El lema latino «E pluribus unum» (De muchos, uno) intenta resolver de forma abstracta el problema: es posible y deseable la unidad entre los que son diferentes. Este lema figura en las monedas de EE.UU. y también en el escudo del equipo lisboeta del Benfica y, aunque fácil de formular, el compromiso entre unidad y pluralidad es difícil de conseguir. Magnificar la unidad ahoga el pluralismo y conduce al despotismo, mientras que exacerbar el pluralismo conduce a la descomposición y la anarquía.
En el terreno de la actualidad política se puede plantear así la cuestión: ¿cuánta unidad es necesaria en un gobierno como el que preside Pedro Sánchez, para evitar que el país caiga en la inanidad? Poca confianza ofrece un gobierno que mantiene al mismo tiempo posturas enfrentadas: atlantismo y oposición a la OTAN, defensa de la economía de mercado y anti capitalismo, complacencia con Marruecos y defensa de los saharauis. Desde la transición nunca antes había tenido España un gobierno tan dividido contra sí mismo. Puede que el gobierno de Sánchez sea muy plural, pero su falta de unidad es llamativa y conduce a la ineficacia y el descrédito. Para complicarlo más, la coalición Unidas Podemos también es un reino dividido, que engloba un variopinto tropel de partidos con posicionamientos diversos, desde el populismo de izquierda al trasnochado marxismo-leninismo.
Es posible que la reciente acusación que lanzó Sánchez a Alberto Núñez Feijóo, diciéndole que lo único que hacía el Partido Popular era «estorbar, estorbar y estorbar», no fuera sino la manifestación de un hartazgo reprimido. Los que en realidad estorban a Sánchez son sus socios de gobierno y los eventuales apoyos que extrae de los rincones del parlamento. Es el tributo que debe pagar para mantener el sillón, aunque perjudique el país.
Desgraciadamente vivimos en un entorno que se ha descrito como VUCA, por las siglas en inglés de volatilidad, incertidumbre, complejidad y ambigüedad. La guerra en Ucrania, tensiones internacionales, inflación descontrolada, el precio de la energía, la complicada relación con Argelia y Marruecos, y un progresivo endeudamiento, dibujan un panorama de tonalidades sombrías. Más allá de las ideologías, un gobierno desunido y débil es incapaz de atenuar la incertidumbre y generar confianza.

-*-*-

- _TAREA ASIGNADA 1_: Indica si cada afirmación coincide con el fragmento, con sí o no y las palabras exactas del fragmento que lo deciden: (a) El lema «E pluribus unum» aparece en el escudo del Benfica. (b) España ya había tenido, desde la transición, otros gobiernos tan divididos como el de Sánchez. (c) VUCA son las siglas en inglés de volatilidad, incertidumbre, complejidad y ambigüedad.
- _TAREA ASIGNADA 2_: Según el fragmento, ¿qué le dijo Sánchez a Alberto Núñez Feijóo que era lo único que hacía el Partido Popular?
- _TAREA ASIGNADA 3_: Continúa el fragmento sobre la falta de unidad del gobierno de Sánchez a partir de su última oración.
Los datos no tienen ningún papel en esto.

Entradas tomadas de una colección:
-*-*-

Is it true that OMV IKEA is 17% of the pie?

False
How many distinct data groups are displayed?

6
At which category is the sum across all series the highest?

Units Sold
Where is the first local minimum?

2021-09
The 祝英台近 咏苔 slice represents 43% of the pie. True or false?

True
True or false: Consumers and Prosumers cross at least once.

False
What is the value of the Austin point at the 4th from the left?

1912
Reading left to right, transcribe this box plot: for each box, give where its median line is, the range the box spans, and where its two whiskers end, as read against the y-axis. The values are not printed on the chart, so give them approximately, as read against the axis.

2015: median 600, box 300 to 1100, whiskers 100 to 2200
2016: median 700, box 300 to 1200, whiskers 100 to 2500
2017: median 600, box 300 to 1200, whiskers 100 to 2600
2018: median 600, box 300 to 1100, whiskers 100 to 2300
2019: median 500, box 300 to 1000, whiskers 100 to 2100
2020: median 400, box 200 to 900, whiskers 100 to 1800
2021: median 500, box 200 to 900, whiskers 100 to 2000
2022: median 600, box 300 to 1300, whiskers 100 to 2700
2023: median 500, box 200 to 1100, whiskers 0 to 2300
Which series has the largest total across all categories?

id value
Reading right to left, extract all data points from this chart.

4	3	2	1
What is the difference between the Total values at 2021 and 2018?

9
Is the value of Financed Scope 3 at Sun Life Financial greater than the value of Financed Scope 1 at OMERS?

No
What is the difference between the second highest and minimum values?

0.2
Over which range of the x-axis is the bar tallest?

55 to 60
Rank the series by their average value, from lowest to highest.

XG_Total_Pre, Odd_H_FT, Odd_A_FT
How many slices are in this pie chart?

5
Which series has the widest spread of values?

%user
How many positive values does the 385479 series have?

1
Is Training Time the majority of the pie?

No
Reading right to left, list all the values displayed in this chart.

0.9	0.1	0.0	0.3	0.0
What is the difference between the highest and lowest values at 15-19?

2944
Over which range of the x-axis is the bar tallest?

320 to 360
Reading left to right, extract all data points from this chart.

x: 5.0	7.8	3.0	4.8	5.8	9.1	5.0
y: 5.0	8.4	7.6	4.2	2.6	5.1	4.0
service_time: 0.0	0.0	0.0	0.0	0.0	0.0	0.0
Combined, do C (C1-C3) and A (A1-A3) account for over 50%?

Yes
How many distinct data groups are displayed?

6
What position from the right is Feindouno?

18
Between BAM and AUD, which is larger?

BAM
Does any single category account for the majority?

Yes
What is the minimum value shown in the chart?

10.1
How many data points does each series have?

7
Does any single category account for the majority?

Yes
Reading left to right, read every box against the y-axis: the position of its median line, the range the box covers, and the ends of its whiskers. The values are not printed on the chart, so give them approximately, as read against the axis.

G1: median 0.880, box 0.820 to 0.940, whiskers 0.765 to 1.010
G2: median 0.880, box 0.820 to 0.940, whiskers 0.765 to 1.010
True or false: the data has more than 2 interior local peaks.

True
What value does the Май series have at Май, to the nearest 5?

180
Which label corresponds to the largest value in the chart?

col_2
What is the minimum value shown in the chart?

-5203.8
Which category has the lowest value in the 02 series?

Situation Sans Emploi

-*-*-

- _RESPUESTA ESCRITA 1_:
(a) Sí: «también en el escudo del equipo lisboeta del Benfica».
(b) No: «Desde la transición nunca antes había tenido España un gobierno tan dividido contra sí mismo».
(c) Sí: «VUCA, por las siglas en inglés de volatilidad, incertidumbre, complejidad y ambigüedad».

- _RESPUESTA ESCRITA 2_: Que lo único que hacía era «estorbar, estorbar y estorbar».

- _RESPUESTA ESCRITA 3_:
El pluralismo es absolutamente necesario para cualquier sociedad. No existe, como explicaba Berlin, una solución única que resuelva todos los problemas ni colme las aspiraciones de todos los ciudadanos, pero al mismo tiempo, las sociedades no progresan sin cierto nivel básico de unidad para enfrentar los problemas comunes y ese nivel básico es indispensable en el gobierno de una nación, especialmente en situaciones complejas. No es un drama que «un gobierno dividido contra sí mismo sea devastado» en unas elecciones, ya que es lo usual en democracia. El verdadero drama sería que las divisiones internas del gobierno afectaran a la solvencia y credibilidad del país y lo condujeran a un escenario crítico… aún más crítico que el actual.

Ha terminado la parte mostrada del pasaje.